▸ EXERCISE GOAL
Line by line, copy the entries exactly, excluding the pictures.

--- EXERCISE DATA Enclosed Below ---

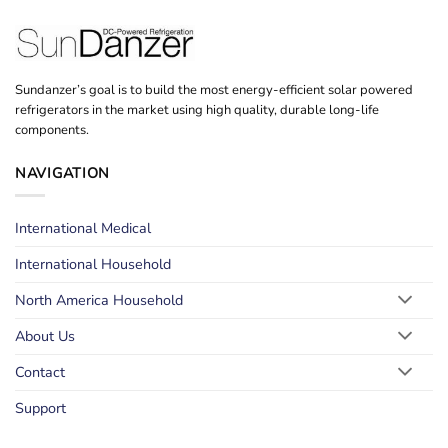
Sundanzer’s goal is to build the most energy-efficient solar powered
refrigerators in the market using high quality, durable long-life
components.
NAVIGATION
International Medical
International Household
North America Household
About Us
Contact
Support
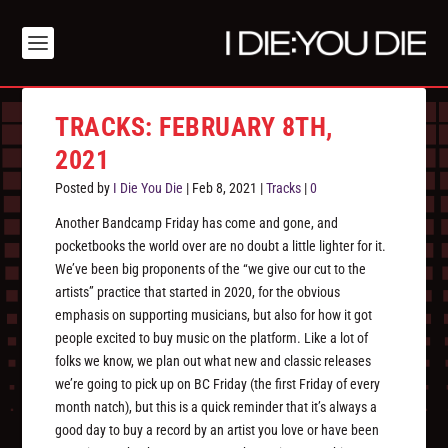
TRACKS: FEBRUARY 8TH,
2021
Posted by
I Die You Die
|
Feb 8, 2021
|
Tracks
|
0
Another Bandcamp Friday has come and gone, and
pocketbooks the world over are no doubt a little lighter for it.
We’ve been big proponents of the “we give our cut to the
artists” practice that started in 2020, for the obvious
emphasis on supporting musicians, but also for how it got
people excited to buy music on the platform. Like a lot of
folks we know, we plan out what new and classic releases
we’re going to pick up on BC Friday (the first Friday of every
month natch), but this is a quick reminder that it’s always a
good day to buy a record by an artist you love or have been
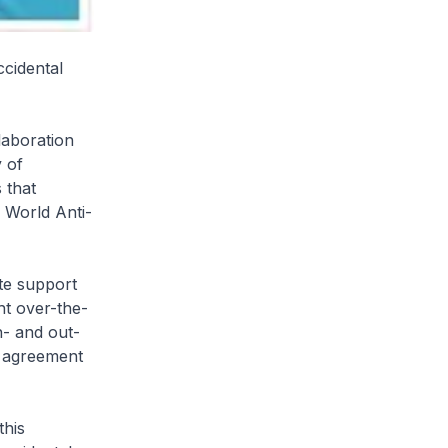
cidental
laboration
 of
 that
e World Anti-
ete support
ht over-the-
n- and out-
e agreement
this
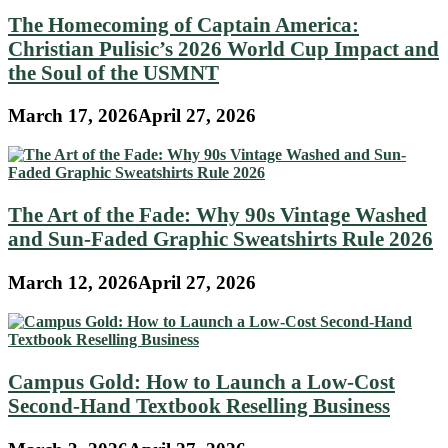
The Homecoming of Captain America:
Christian Pulisic’s 2026 World Cup Impact and
the Soul of the USMNT
March 17, 2026
April 27, 2026
The Art of the Fade: Why 90s Vintage Washed
and Sun-Faded Graphic Sweatshirts Rule 2026
March 12, 2026
April 27, 2026
Campus Gold: How to Launch a Low-Cost
Second-Hand Textbook Reselling Business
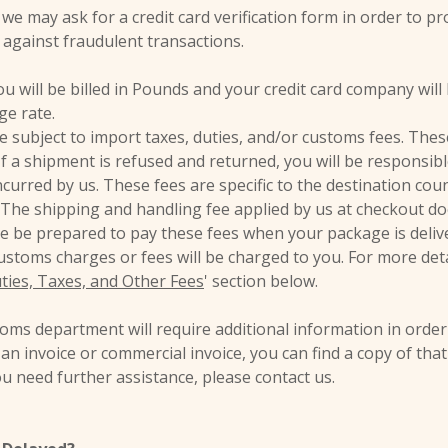
we may ask for a credit card verification form in order to pr
 against fraudulent transactions.
u will be billed in Pounds and your credit card company will b
ge rate.
 subject to import taxes, duties, and/or customs fees. These
. If a shipment is refused and returned, you will be responsib
curred by us. These fees are specific to the destination cou
The shipping and handling fee applied by us at checkout d
se be prepared to pay these fees when your package is delive
customs charges or fees will be charged to you. For more det
ties, Taxes, and Other Fees
' section below.
ms department will require additional information in order
r an invoice or commercial invoice, you can find a copy of tha
you need further assistance, please contact us.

--- End of Enclosed EXERCISE DATA ---

▸ ANSWER TO THIS PROBLEM
Sundanzer’s goal is to build the most energy-efficient solar powered
refrigerators in the market using high quality, durable long-life
components.
NAVIGATION
International Medical
International Household
North America Household
About Us
Contact
Support
TRACKS: FEBRUARY 8TH,
2021
Posted by
I Die You Die
|
Feb 8, 2021
|
Tracks
|
0
Another Bandcamp Friday has come and gone, and
pocketbooks the world over are no doubt a little lighter for it.
We’ve been big proponents of the “we give our cut to the
artists” practice that started in 2020, for the obvious
emphasis on supporting musicians, but also for how it got
people excited to buy music on the platform. Like a lot of
folks we know, we plan out what new and classic releases
we’re going to pick up on BC Friday (the first Friday of every
month natch), but this is a quick reminder that it’s always a
good day to buy a record by an artist you love or have been
cidental
laboration
 of
 that
e World Anti-
ete support
ht over-the-
n- and out-
e agreement
this
The Homecoming of Captain America:
Christian Pulisic’s 2026 World Cup Impact and
the Soul of the USMNT
March 17, 2026
April 27, 2026
The Art of the Fade: Why 90s Vintage Washed
and Sun-Faded Graphic Sweatshirts Rule 2026
March 12, 2026
April 27, 2026
Campus Gold: How to Launch a Low-Cost
Second-Hand Textbook Reselling Business
we may ask for a credit card verification form in order to pr
 against fraudulent transactions.
u will be billed in Pounds and your credit card company will b
ge rate.
 subject to import taxes, duties, and/or customs fees. These
. If a shipment is refused and returned, you will be responsib
curred by us. These fees are specific to the destination cou
The shipping and handling fee applied by us at checkout d
se be prepared to pay these fees when your package is delive
customs charges or fees will be charged to you. For more det
ties, Taxes, and Other Fees
' section below.
ms department will require additional information in order
r an invoice or commercial invoice, you can find a copy of tha
you need further assistance, please contact us.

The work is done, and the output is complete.